ASIC finds supply chain security risk still weighing on finance sector

Australian finance sector organisations saw "no material improvement" in their mitigation of supply chain and third-party cyber security risks over the past two years, according to corporate watchdog ASIC.

The Australian Securities and Investments Commission (ASIC) released a new cyber resilience report on Monday, where finance sector firms voluntarily self-assess against the US National Institute of Standards in Technology (NIST) cyber security framework.

The commission said that targets set two years ago - before the pandemic had not been achieved, and attributed that to “overly ambitious targets, escalation in the cyber threat environment” and Covid-related disruption and reallocation of resources.

Large firms in the space were more likely than their small-to-medium counterparts to have effective practices in place.

ASIC said that firms varied in the amount of trust they put in third-party suppliers to have appropriate cyber security standards on their end.

“Some [firms] declared confidence in their suppliers to manage cyber risks, or relied on attestations from some of their larger suppliers,” the commission said. [pdf]

“Many firms have initiated third-party supplier management programs that are in their infancy, and are investing in building up their capability in this area over the next period. 

“The more mature firms report that all critical service providers are subject to an independent annual audit.”

Likewise, there was a gap identified in the number of financial services industry participants that contractually required suppliers to implement certain cyber security controls as part of the relationship.
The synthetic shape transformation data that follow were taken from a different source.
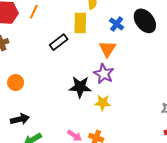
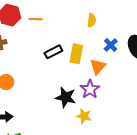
orange line: (34, 12) -> (36, 19), turned 56
yellow rectangle: (80, 23) -> (76, 54), moved

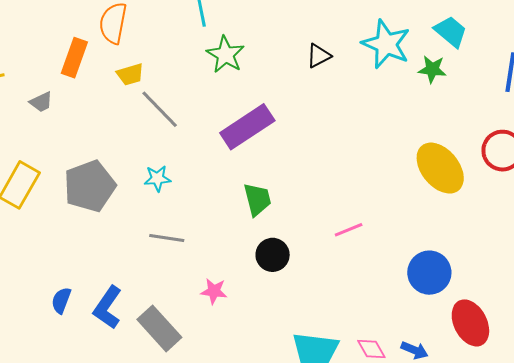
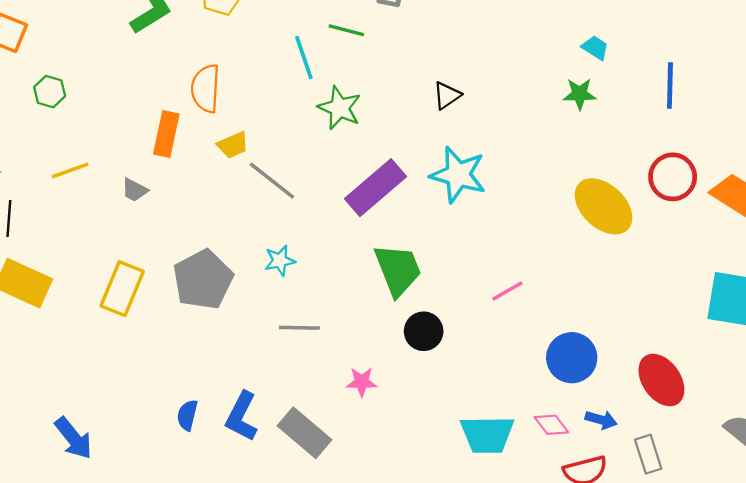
cyan trapezoid: (451, 32) -> (595, 48), size x0.7
cyan star: (386, 44) -> (458, 175), moved
gray trapezoid: (41, 102) -> (135, 190), turned 60
green trapezoid: (257, 199) -> (398, 270), size x1.4
blue circle: (429, 273) -> (572, 358), moved

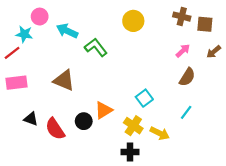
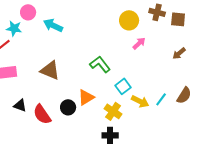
yellow circle: (133, 21) -> (129, 20), moved
green L-shape: (96, 47) -> (100, 64), moved
pink arrow: (183, 51) -> (139, 43), moved
brown arrow: (214, 52) -> (179, 53), moved
brown semicircle: (187, 77) -> (184, 95), moved
yellow arrow: (160, 133) -> (140, 101), moved

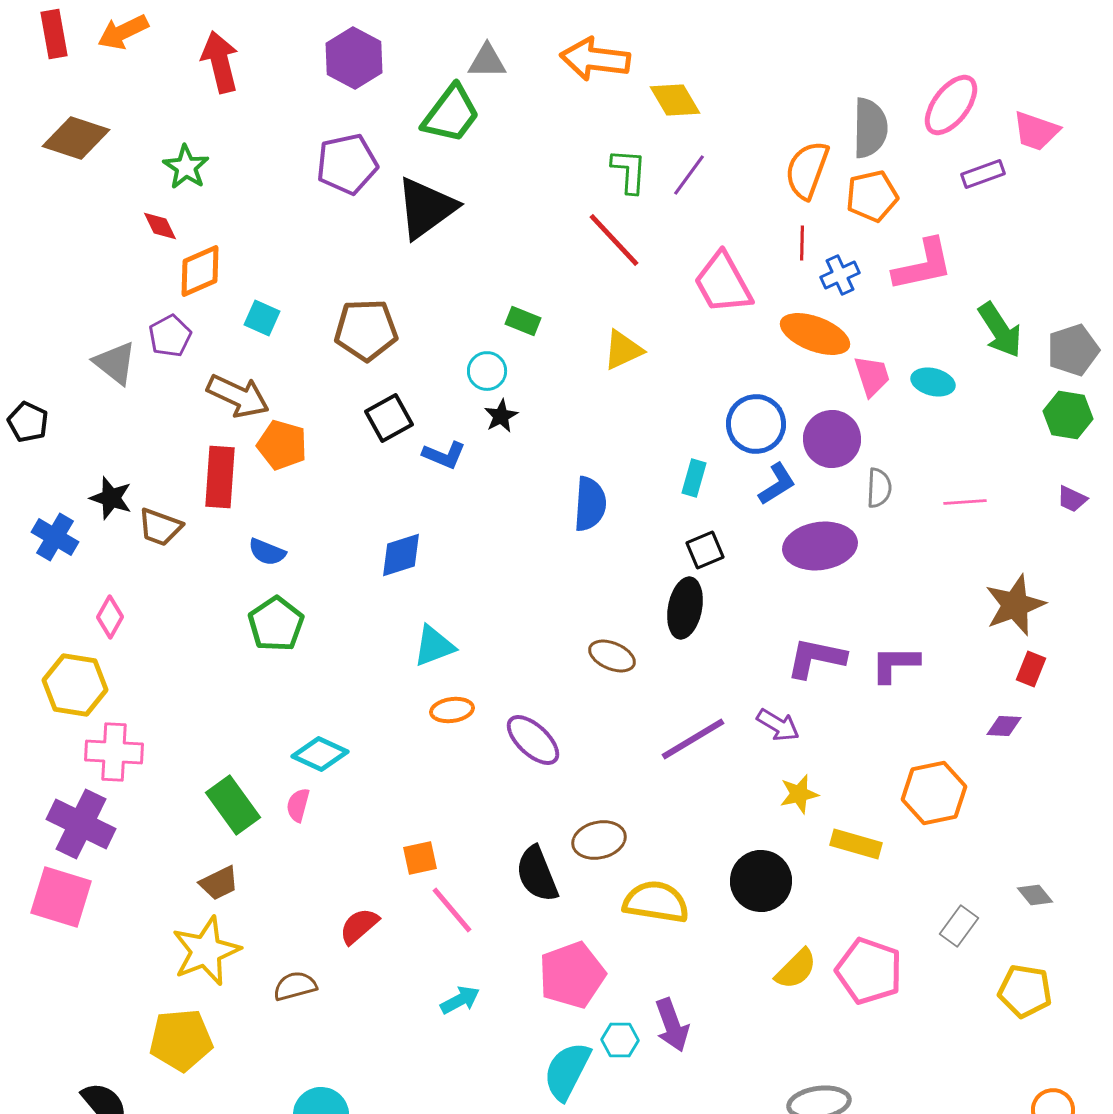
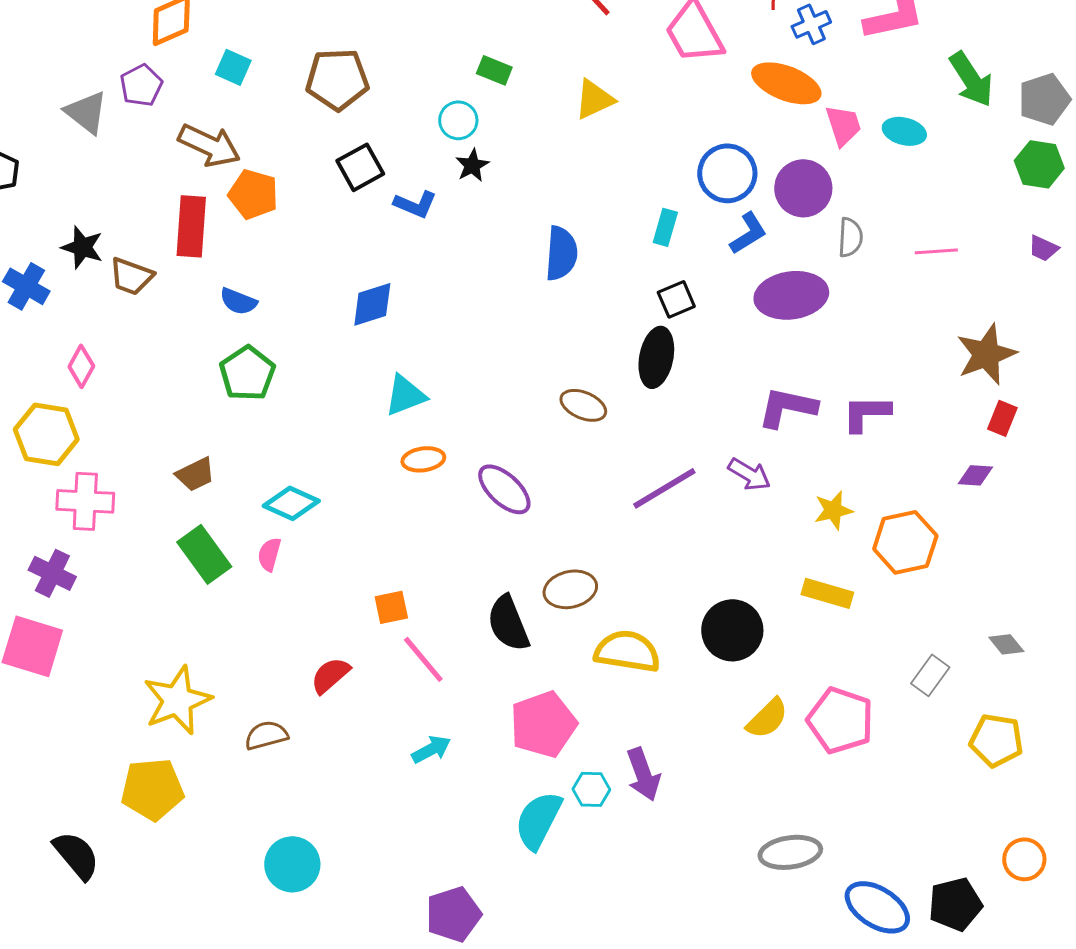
yellow star: (799, 794) -> (833, 510), moved
purple cross: (81, 824) -> (52, 573), size x0.7
brown trapezoid: (219, 883) -> (195, 474), moved

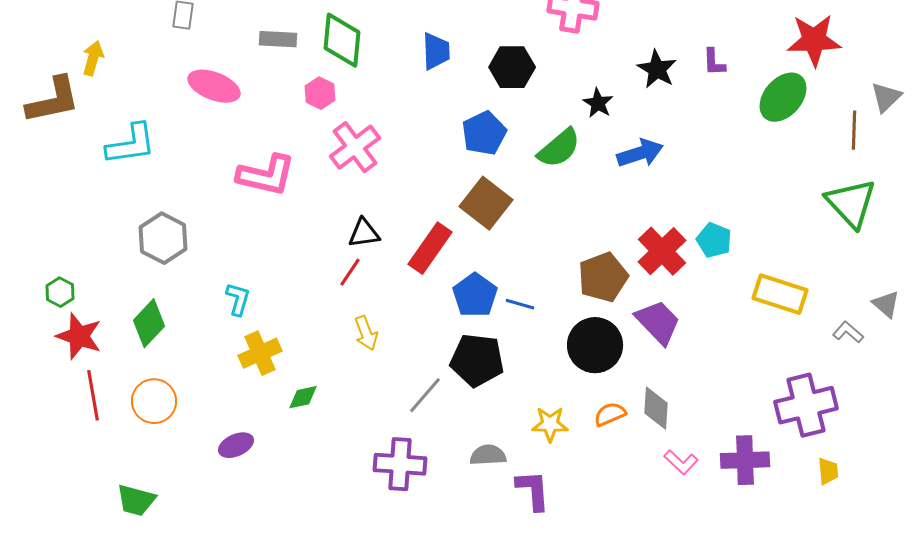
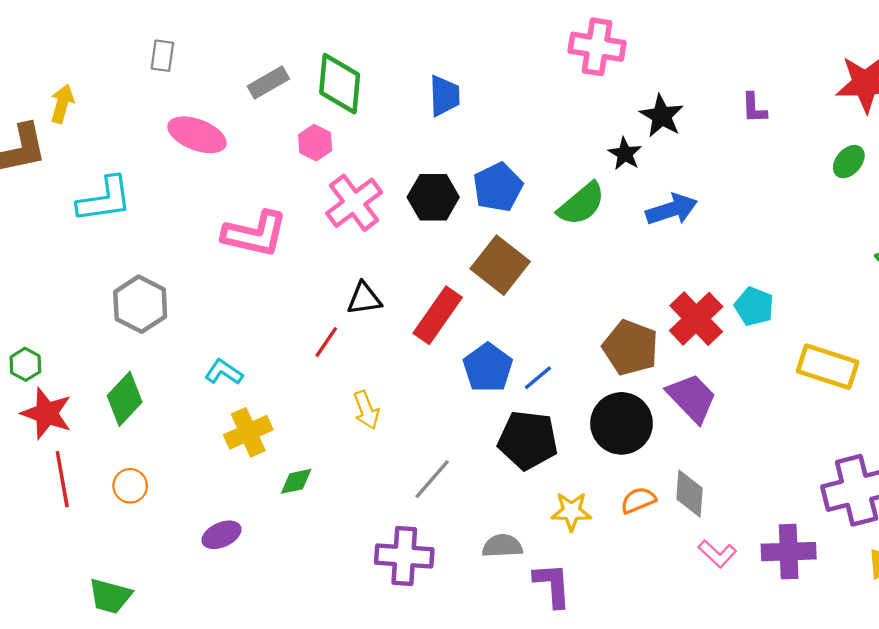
gray rectangle: (278, 39) -> (268, 82), turned -33
black hexagon: (512, 67) -> (433, 197), moved
black star: (657, 69) -> (662, 116), moved
green ellipse: (783, 97) -> (849, 162), moved, size x0.6
red line: (350, 272) -> (326, 342), moved
brown pentagon: (603, 277) -> (630, 348), turned -30
cyan L-shape: (238, 299) -> (224, 372), turned -72
blue line: (520, 304) -> (538, 378), turned -56
black pentagon: (477, 360) -> (528, 440), moved
orange circle: (154, 401) -> (130, 486), size x0.7

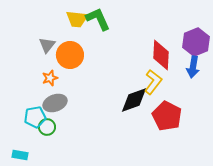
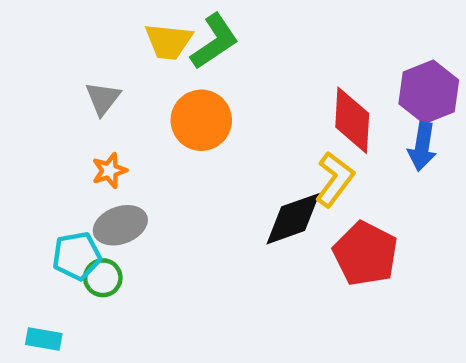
green L-shape: (98, 19) -> (214, 42), turned 80
orange circle: (70, 55) -> (201, 120), moved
“A few firms reported that suppliers were not required to implement any security controls. Some reported that cyber security requirements are not specifically incorporated into supplier arrangements, but were assessed periodically,” ASIC said.

“Many reported that some, but not all, contracts incorporated security requirements; these firms had plans in place to increase their coverage as contracts came up for renewal. 

“The more mature firms have a minimum set of security requirements stipulated within contracts with all critical suppliers.”

The mapping of critical information and data flows was an area where more action had been taken. 

“Firms are clearly aware of the need for visibility and effective risk management in this area,” ASIC said.

“They reported initiatives that are underway and further progress planned over the next period.”

The last report [pdf], released in December 2019, found that "the trend towards outsourcing of non-core functions to thirdparty providers had created difficulties in the management of cyber security risks in the supply chain" of financial firms.